* Problem to solve:
Restate all entries exactly.

[Dataset extract]

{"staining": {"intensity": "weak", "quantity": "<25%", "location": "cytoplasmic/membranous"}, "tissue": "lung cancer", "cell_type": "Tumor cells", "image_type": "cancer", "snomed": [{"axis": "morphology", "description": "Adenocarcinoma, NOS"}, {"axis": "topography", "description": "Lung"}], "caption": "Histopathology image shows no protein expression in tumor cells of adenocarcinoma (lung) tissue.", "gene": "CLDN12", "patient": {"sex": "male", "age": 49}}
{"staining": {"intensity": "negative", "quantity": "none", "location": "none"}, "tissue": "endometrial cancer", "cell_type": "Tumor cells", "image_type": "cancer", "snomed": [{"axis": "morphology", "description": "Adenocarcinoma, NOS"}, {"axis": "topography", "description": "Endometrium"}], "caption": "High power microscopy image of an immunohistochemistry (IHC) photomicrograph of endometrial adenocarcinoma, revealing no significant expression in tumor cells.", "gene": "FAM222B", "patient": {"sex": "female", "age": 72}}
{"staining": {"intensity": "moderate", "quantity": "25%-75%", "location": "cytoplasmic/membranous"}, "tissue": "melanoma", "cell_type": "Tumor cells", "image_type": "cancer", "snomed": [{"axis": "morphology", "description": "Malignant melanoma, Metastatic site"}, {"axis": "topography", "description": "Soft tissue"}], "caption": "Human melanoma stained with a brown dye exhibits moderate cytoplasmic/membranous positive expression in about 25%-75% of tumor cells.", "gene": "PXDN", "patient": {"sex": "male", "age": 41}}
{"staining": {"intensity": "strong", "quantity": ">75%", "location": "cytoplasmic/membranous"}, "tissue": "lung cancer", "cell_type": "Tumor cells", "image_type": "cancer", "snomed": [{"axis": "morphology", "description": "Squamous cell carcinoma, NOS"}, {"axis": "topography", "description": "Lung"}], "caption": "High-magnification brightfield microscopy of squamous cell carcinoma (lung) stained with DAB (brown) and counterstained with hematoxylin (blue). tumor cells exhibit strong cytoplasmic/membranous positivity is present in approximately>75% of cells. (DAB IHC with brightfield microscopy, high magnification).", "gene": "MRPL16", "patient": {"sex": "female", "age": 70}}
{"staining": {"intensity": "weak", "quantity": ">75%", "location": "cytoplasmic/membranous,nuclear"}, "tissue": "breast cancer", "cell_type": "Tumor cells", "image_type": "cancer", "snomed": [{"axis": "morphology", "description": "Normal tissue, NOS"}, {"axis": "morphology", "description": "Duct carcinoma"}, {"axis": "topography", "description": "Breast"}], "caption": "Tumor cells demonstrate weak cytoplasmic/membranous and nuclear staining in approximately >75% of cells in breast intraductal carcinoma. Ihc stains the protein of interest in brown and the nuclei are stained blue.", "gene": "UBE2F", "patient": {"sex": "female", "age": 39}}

[/Dataset extract]

* Result for this exercise:
{"staining": {"intensity": "weak", "quantity": "<25%", "location": "cytoplasmic/membranous"}, "tissue": "lung cancer", "cell_type": "Tumor cells", "image_type": "cancer", "snomed": [{"axis": "morphology", "description": "Adenocarcinoma, NOS"}, {"axis": "topography", "description": "Lung"}], "caption": "Histopathology image shows no protein expression in tumor cells of adenocarcinoma (lung) tissue.", "gene": "CLDN12", "patient": {"sex": "male", "age": 49}}
{"staining": {"intensity": "negative", "quantity": "none", "location": "none"}, "tissue": "endometrial cancer", "cell_type": "Tumor cells", "image_type": "cancer", "snomed": [{"axis": "morphology", "description": "Adenocarcinoma, NOS"}, {"axis": "topography", "description": "Endometrium"}], "caption": "High power microscopy image of an immunohistochemistry (IHC) photomicrograph of endometrial adenocarcinoma, revealing no significant expression in tumor cells.", "gene": "FAM222B", "patient": {"sex": "female", "age": 72}}
{"staining": {"intensity": "moderate", "quantity": "25%-75%", "location": "cytoplasmic/membranous"}, "tissue": "melanoma", "cell_type": "Tumor cells", "image_type": "cancer", "snomed": [{"axis": "morphology", "description": "Malignant melanoma, Metastatic site"}, {"axis": "topography", "description": "Soft tissue"}], "caption": "Human melanoma stained with a brown dye exhibits moderate cytoplasmic/membranous positive expression in about 25%-75% of tumor cells.", "gene": "PXDN", "patient": {"sex": "male", "age": 41}}
{"staining": {"intensity": "strong", "quantity": ">75%", "location": "cytoplasmic/membranous"}, "tissue": "lung cancer", "cell_type": "Tumor cells", "image_type": "cancer", "snomed": [{"axis": "morphology", "description": "Squamous cell carcinoma, NOS"}, {"axis": "topography", "description": "Lung"}], "caption": "High-magnification brightfield microscopy of squamous cell carcinoma (lung) stained with DAB (brown) and counterstained with hematoxylin (blue). tumor cells exhibit strong cytoplasmic/membranous positivity is present in approximately>75% of cells. (DAB IHC with brightfield microscopy, high magnification).", "gene": "MRPL16", "patient": {"sex": "female", "age": 70}}
{"staining": {"intensity": "weak", "quantity": ">75%", "location": "cytoplasmic/membranous,nuclear"}, "tissue": "breast cancer", "cell_type": "Tumor cells", "image_type": "cancer", "snomed": [{"axis": "morphology", "description": "Normal tissue, NOS"}, {"axis": "morphology", "description": "Duct carcinoma"}, {"axis": "topography", "description": "Breast"}], "caption": "Tumor cells demonstrate weak cytoplasmic/membranous and nuclear staining in approximately >75% of cells in breast intraductal carcinoma. Ihc stains the protein of interest in brown and the nuclei are stained blue.", "gene": "UBE2F", "patient": {"sex": "female", "age": 39}}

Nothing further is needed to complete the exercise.